As concepções de qualidade dos alimentos, mais especificamente no âmbito dos mercados de proximidade, no caso, as feiras dos produtores, são o tema de uma pesquisa de mestrado realizada no programa de pós-graduação interunidades (Esalq/Cena) em Ecologia Aplicada, da USP em Piracicaba.

“Esse estudo teve como referência uma mudança recente no setor agroalimentar, identificada principalmente entre países europeus de uma virada para a qualidade, o quality turn, o qual expressa uma crítica estética que se opõe à padronização do consumo. Trata-se de uma mudança fundada em princípio ecológico que se desenha contra os impactos gerados pela Revolução Verde”, comenta a cientista de alimentos Manuela Silva Silveira, autora do estudo.

Com orientação do professor Paulo Eduardo Moruzzi Marques, do PPGI em Ecologia Aplicada, Manuela analisou dois estudos de caso de mercados de proximidade, identificando como estão organizados e quais são os valores de qualidade dos alimentos neles atribuídos. “Com o mesmo intuito, analisamos as normas jurídicas que incidem sobre os dois casos, a partir do Sistema de Inspeção Municipal (SIM)”.

A pesquisa observa um renascimento das feiras, seja por um fortalecimento da importância daquelas já existentes, ou pela criação de novas na região da aglomeração urbana de Piracicaba.

“Os mercados de proximidade estudados, no caso as feiras de produtores de São Pedro e Rio Claro, representam espaços que permitem a construção de novas concepções em relação à qualidade dos alimentos”.

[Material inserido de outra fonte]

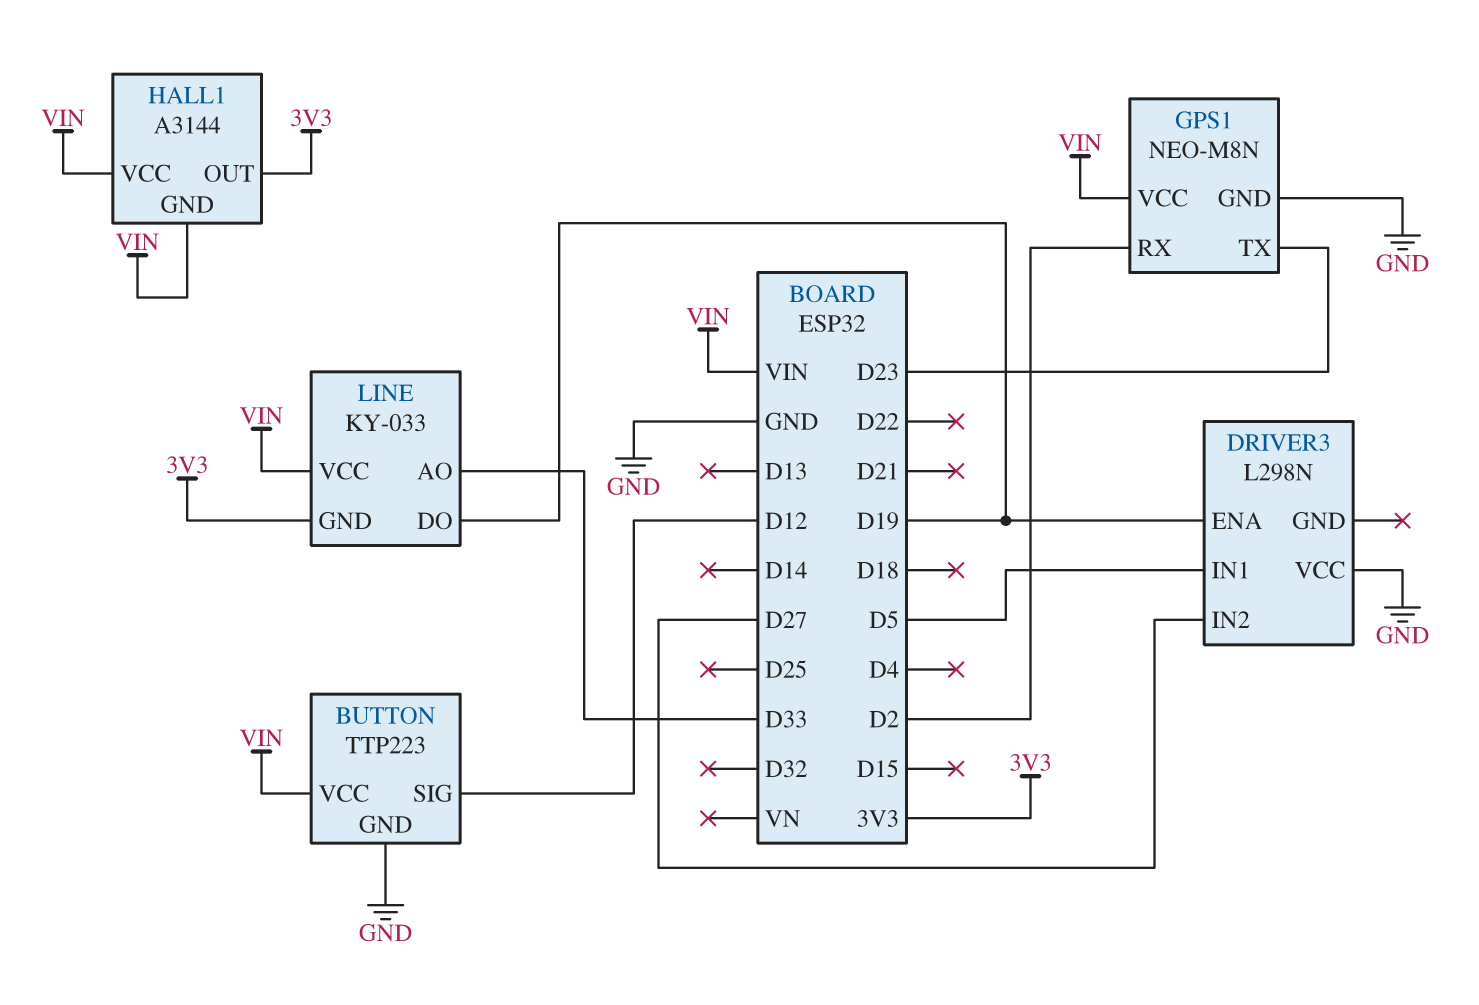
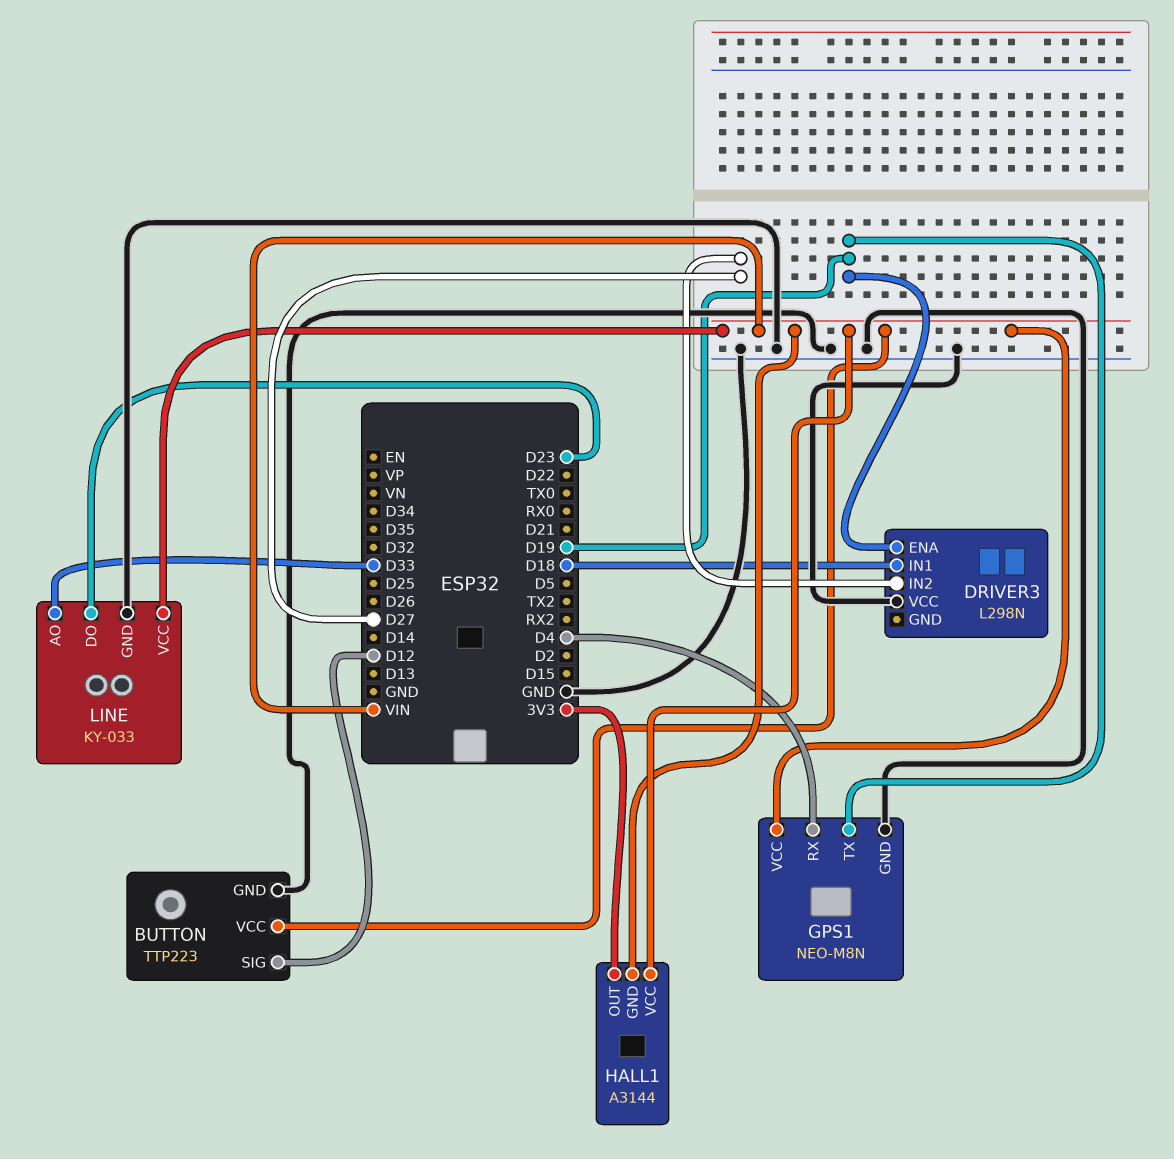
DRIVER3 pin IN1: D5 -> D18
GPS1 pin RX: D2 -> D4
GPS1 pin TX: D23 -> D19
LINE pin DO: D19 -> D23
LINE pin GND: 3V3 -> GND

Segundo Manuela, a relação de venda direta, com o contato entre produtor e consumidor, é o elemento chave para a construção desses novos referenciais, que se pautam principalmente numa relação de reciprocidade. “Assim, para além da troca econômica, esses mercados tendem a associar uma troca material a uma relação humana específica. Essa relação direta, por um lado, evidencia ao consumidor as múltiplas variáveis contidas na produção de alimentos, permitindo que este ator realize seu próprio processo de qualificação, a partir de sua formação e informações inferidas dessa troca”.

Através da proximidade com os consumidores, o produtor consegue transmitir informações sobre seu produto, exaltando seu modo de fazer, as dificuldades encontradas e superadas ou as características de sua terra. “No caso de São Pedro, encontramos uma ‘qualidade localizada’, onde a produção local, o conhecimento dos modos de fazer tradicionais, as receitas típicas e utilização de variedades nativas caracterizam a qualidade dos alimentos ofertados”.

De acordo com o estudo, trata-se de uma qualidade com grande ancoragem em convenções domésticas e ecológicas, na qual se misturam o cuidar da terra com a relação familiar. “Em Rio Claro, município com um perfil menos rural, ocorre um renascimento da produção local, tanto com produtores que sempre estiveram no setor quanto com ‘novos agricultores’. A qualidade encontrada ali é aquela de tipo especializada”. Neste caso, salienta Manuela, nota-se a diferenciação e valoração a partir da obtenção de selos de certificação, seja pelo Sistema de Inspeção Municipal, o qual certifica a produção artesanal, ou da certificação da produção orgânica. “Assim, a qualidade do alimento processado é garantida pela especialização dos produtos assegurada pelo SIM, implementado no município”.

Com apoio da Coordenação de Aperfeiçoamento de Pessoal de Nível Superior (Capes), o trabalho reforça, o processo de reconexão entre pessoas, produto e lugar, dinâmica apontada como peça chave nos mercados de proximidade. “Assim conseguimos revelar o significado dessas iniciativas em seus contextos, que estabelecem novos paradigmas para a alimentação e para a relação entre ser humano, natureza, alimentos e mercados”.